N.K. Singh panel backs proposal to scrap SLR requirements for banks
In its discussions with the N.K. Singh panel, a finance ministry department suggested an end to statutory liquidity ratio requirements that force banks to buy bonds
New Delhi: A key government department has advocated scrapping the rule mandating banks to invest a fixed portion of their deposits in government bonds, a view that has found support in the N.K. Singh committee reviewing rules on fiscal discipline.
In its discussions with the committee, the department of financial services in the finance ministry suggested an end to statutory liquidity ratio (SLR) requirements that force banks to buy bonds, reducing their lending capability. The committee led by Singh, a former revenue secretary, is reviewing India's rules governing fiscal responsibility and budget management (FRBM).
Last April, the Reserve Bank of India (RBI) started reducing SLR by 0.25 percentage point every quarter, and allowed over half of these holdings to meet the Basel-mandated liquidity coverage ratio.

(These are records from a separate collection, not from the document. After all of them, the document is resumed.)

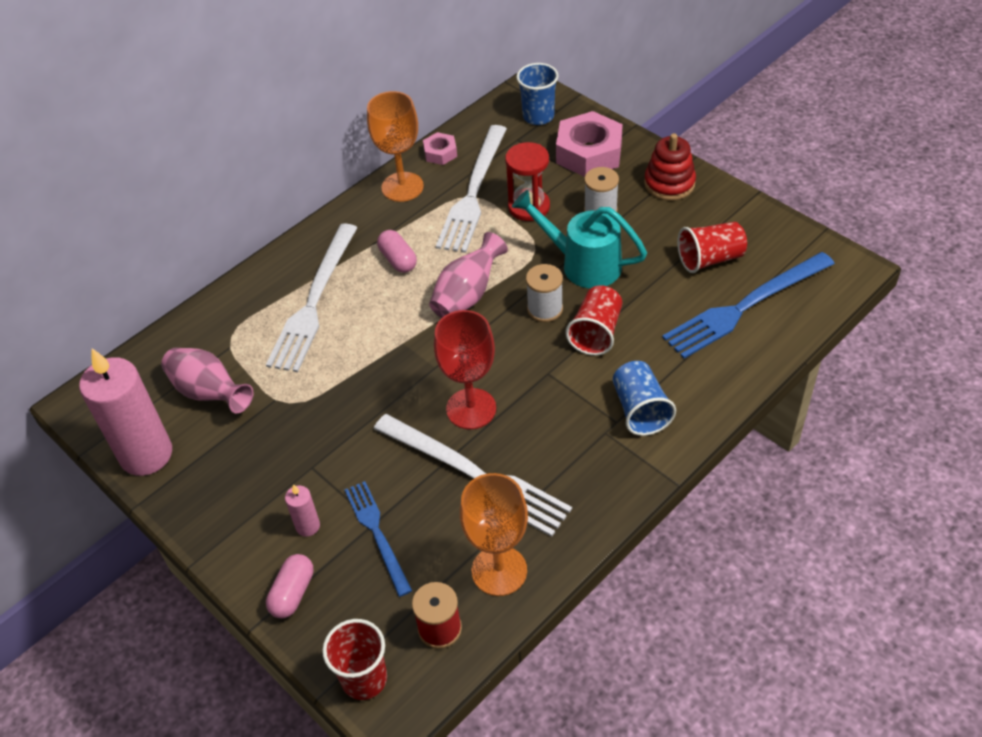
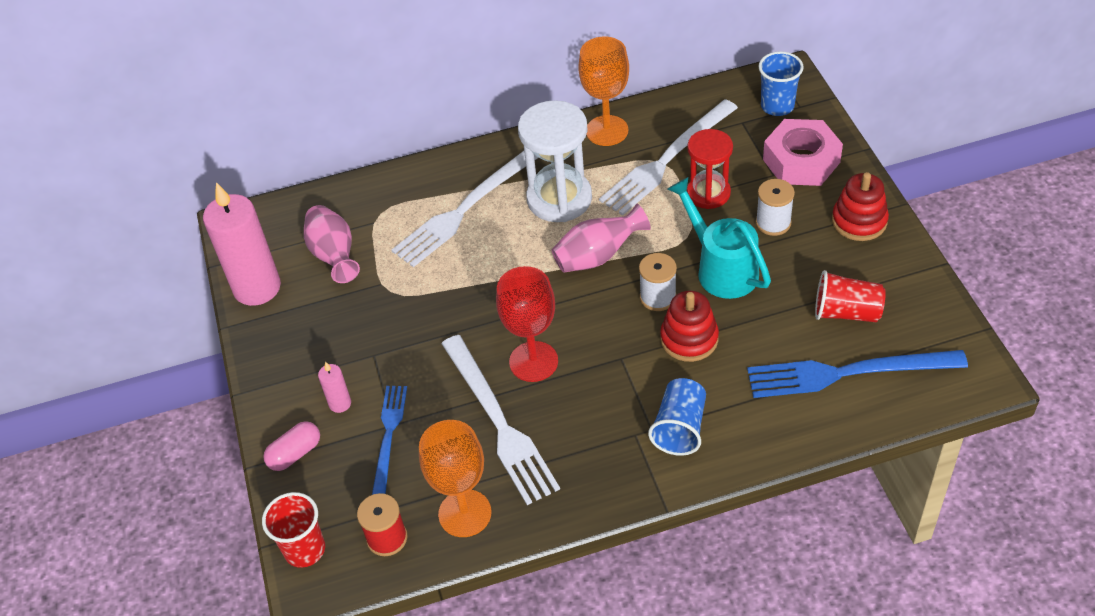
camera: 30 degrees right, 0 degrees up
(398, 260) = (559, 199): pink capsule -> white hourglass
(440, 153) = (662, 110): pink nut -> none
(596, 332) = (689, 339): red cup -> red stacking toy

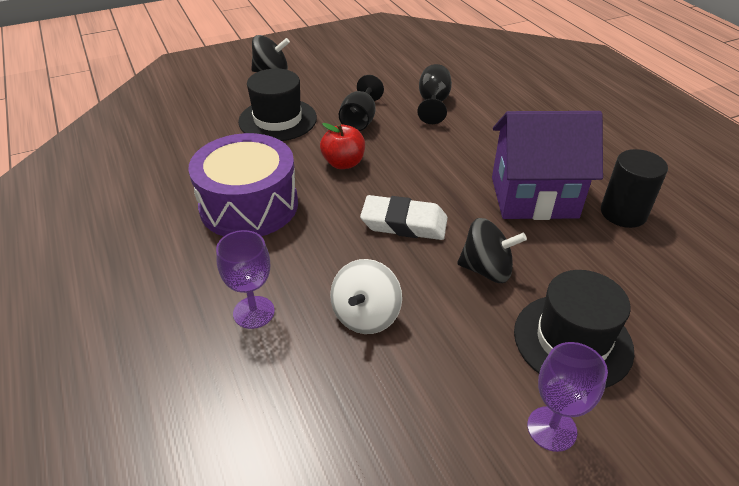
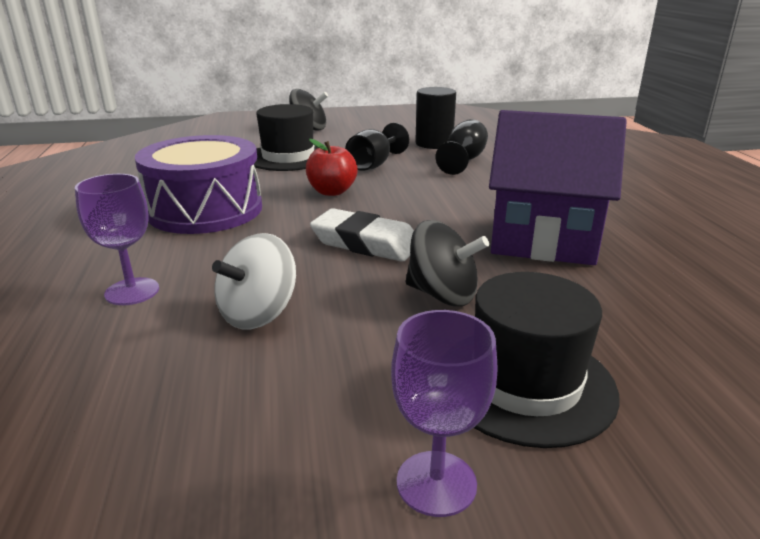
camera: 15 degrees right, 15 degrees down
(623, 213) = (661, 268): black cylinder -> black cylinder (434, 143)

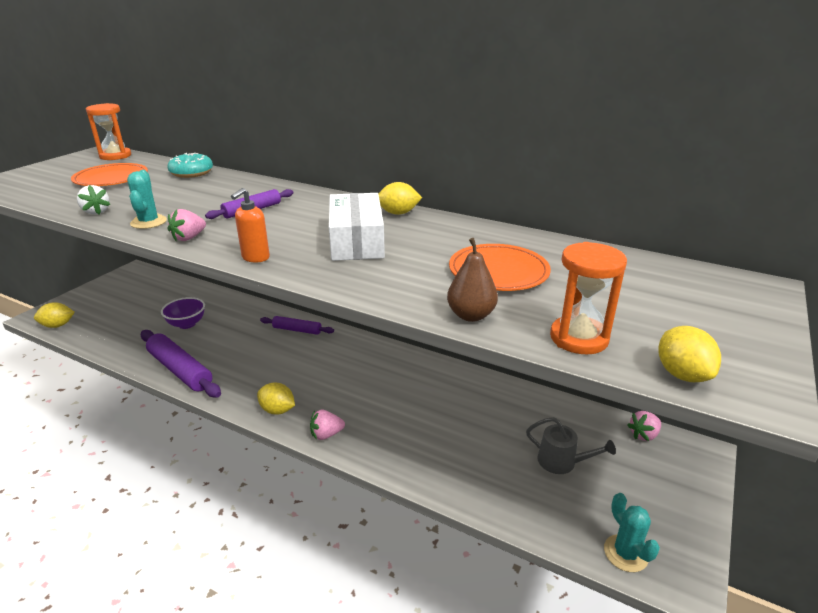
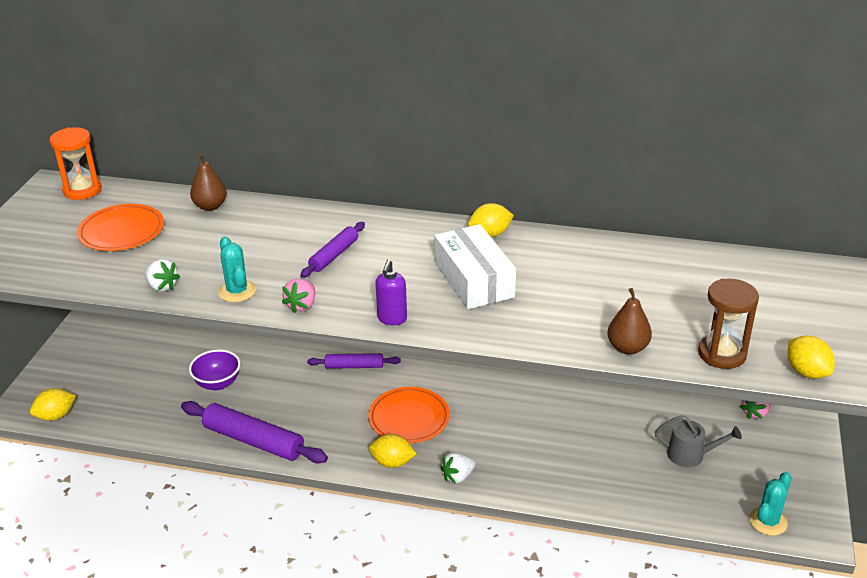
camera: 15 degrees left, 5 degrees up
(191, 173) = (210, 206): turquoise donut -> brown pear
(255, 258) = (392, 319): orange soap dispenser -> purple soap dispenser
(326, 434) = (458, 476): pink strawberry -> white strawberry
(498, 272) = (626, 295): orange plate -> orange plate (409, 418)
(579, 338) = (722, 354): orange hourglass -> brown hourglass
(625, 553) = (768, 521): turquoise cactus -> turquoise cactus turned 75 degrees clockwise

Currently, the SLR stands at 20.5% of total bank deposits.
“Economists generally advocate quick SLR phase out as one of the policy instruments to end the lazy/cautious banking syndrome and also make the governments more receptive to discipline of open markets rather than relying on financial repression. Presently—when most banks are holding government securities in excess of minimum SLR—it is the opportune time to wind up SLR,” the committee report said, quoting the department’s view.
Apart from Singh, other members of the committee including chief economic adviser in the finance ministry Arvind Subramanian, National Institute of Public Finance and Policy director Rathin Roy, Reserve Bank of India governor Urjit Patel and former finance secretary Sumit Bose met officials of key central government departments to seek their views on various fiscal policy issues.

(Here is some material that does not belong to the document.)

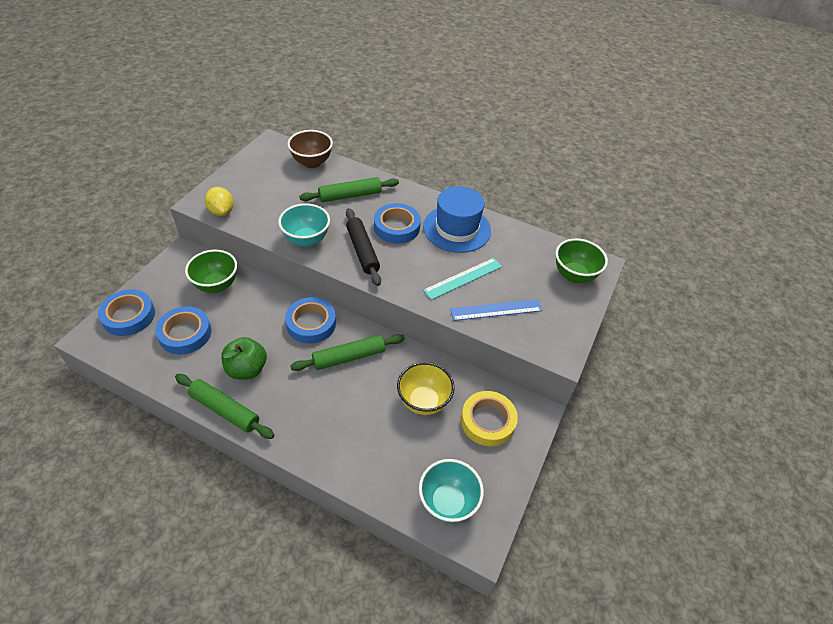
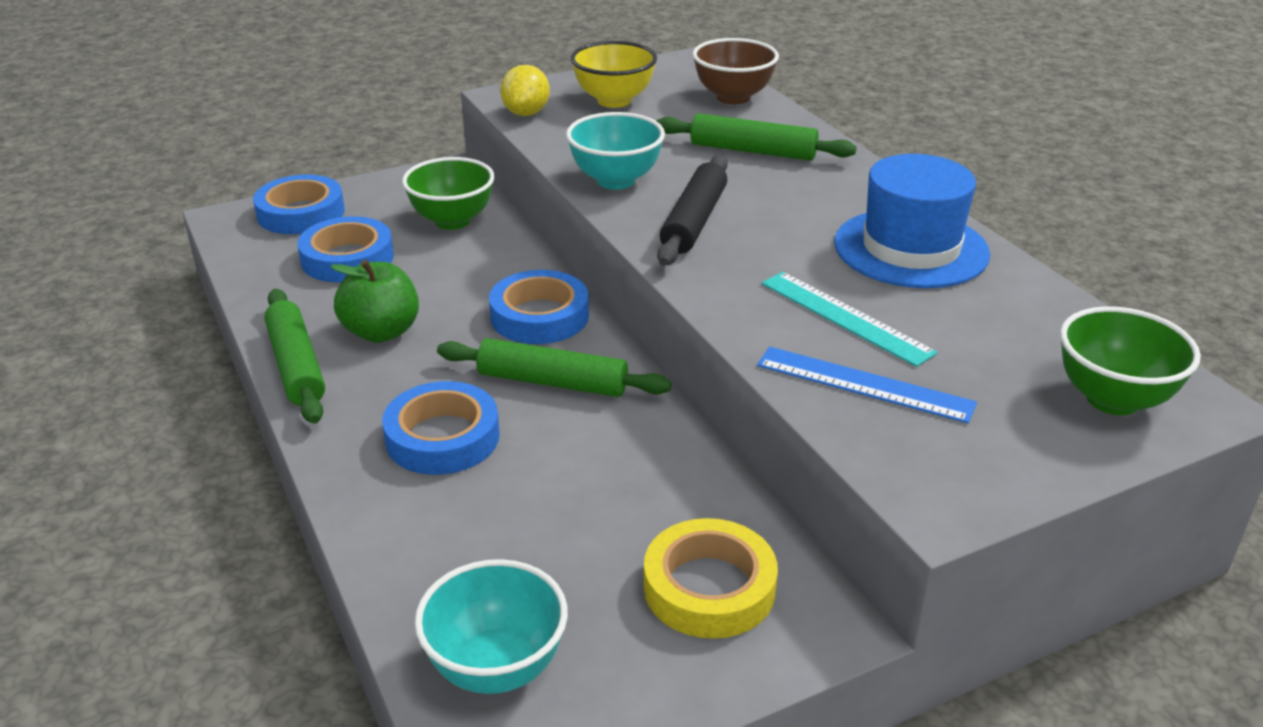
camera: 40 degrees right, 15 degrees down
(396, 227) = (792, 212): blue tape -> blue tape (442, 437)
(423, 401) = (615, 499): yellow bowl -> yellow bowl (614, 100)
(463, 278) = (845, 317): turquoise ruler -> turquoise ruler turned 45 degrees clockwise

The members also sought the opinion of economic affairs secretary Shaktikanta Das on whether SLR should be dispensed with.

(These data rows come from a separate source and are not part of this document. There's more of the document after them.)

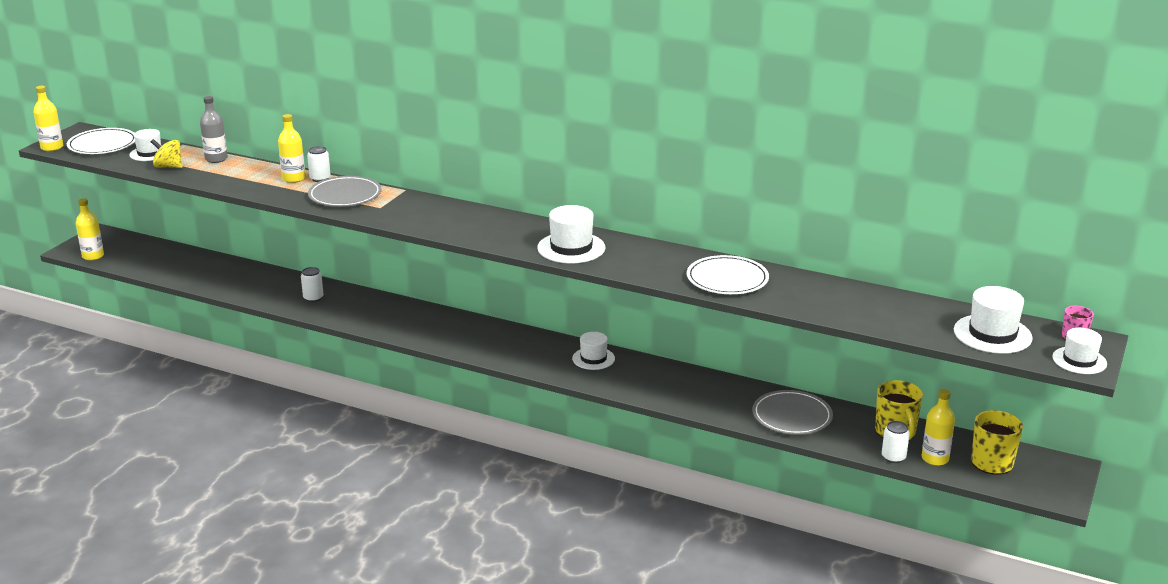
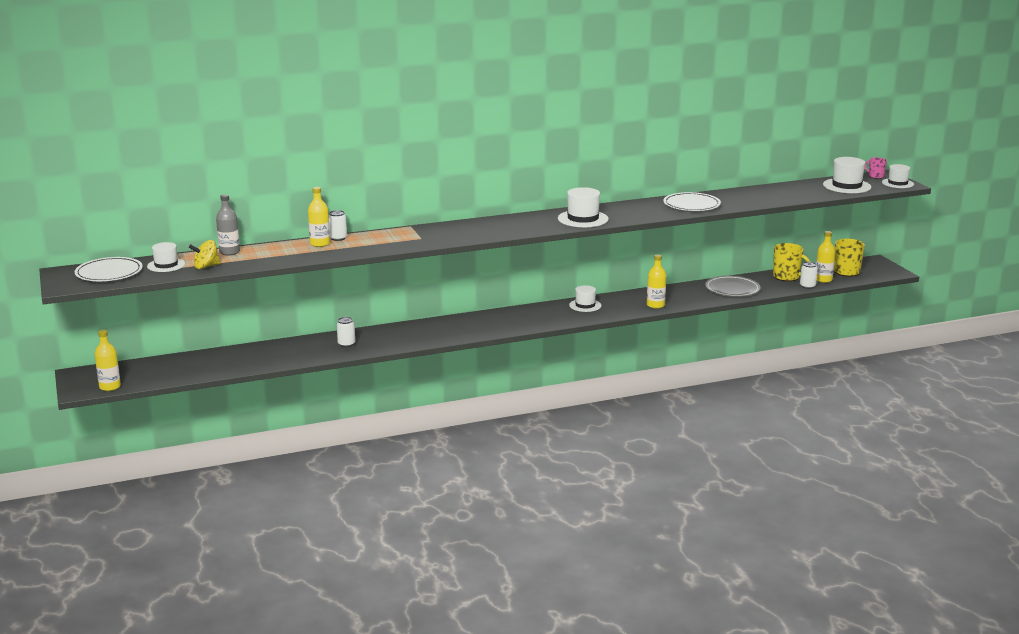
camera: 45 degrees left, 5 degrees down
(52, 147) = (69, 287): yellow bottle -> yellow bottle (655, 305)
(345, 195) = (381, 240): grey plate -> none

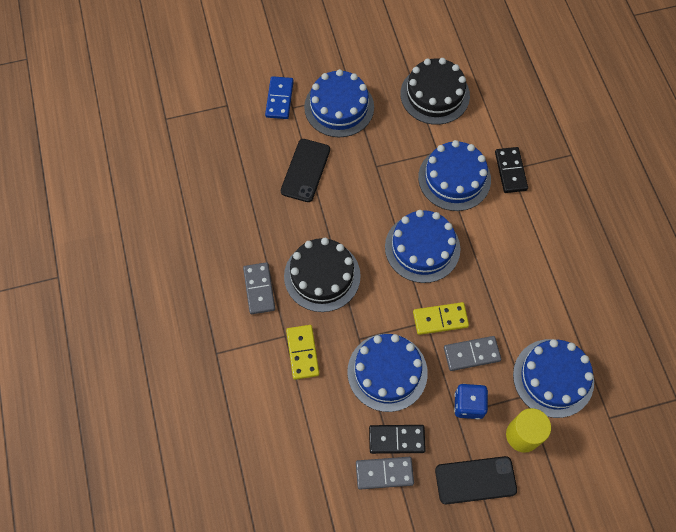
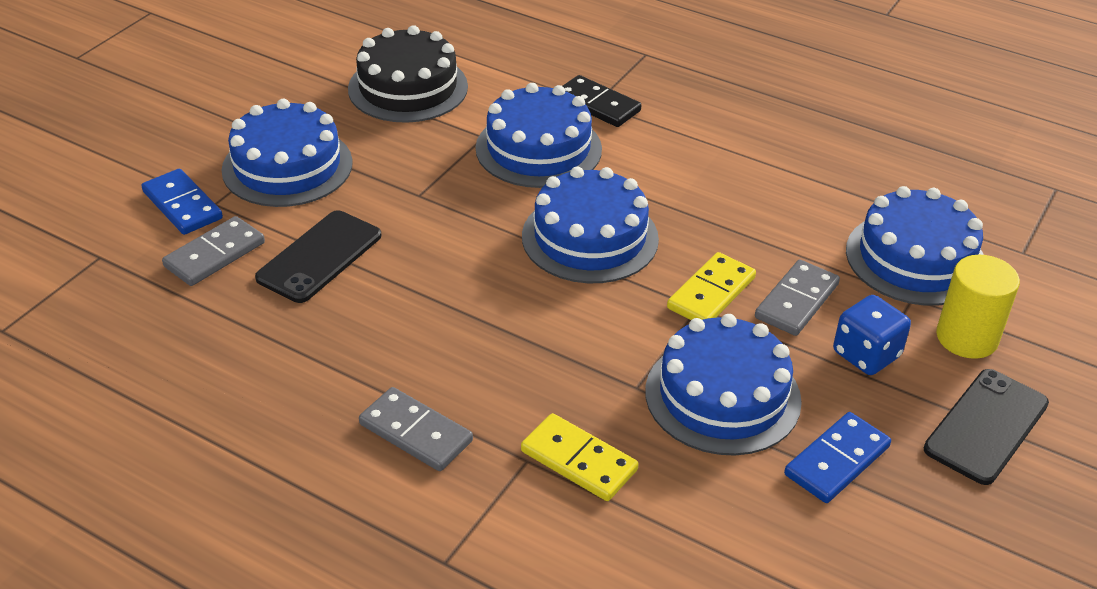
camera: 45 degrees left, 25 degrees down
(305, 170) = (319, 257): black phone -> black phone turned 60 degrees clockwise
(322, 276) = (492, 354): black cake -> none
(384, 473) = (875, 512): grey domino -> grey domino (214, 254)
(396, 439) = (836, 460): black domino -> blue domino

“Urjit Patel pointed out that SLR was partly used to hold government bonds. Secretary (economic affairs) mentioned that as on date, most banks have more than the 21% stipulated SLR. However, before taking any call on the issue, the role of SLR as assets in the context of huge NPAs (non-performing assets) of banks will need to be kept in view,” the report said, citing the interaction between Das and members of the committee.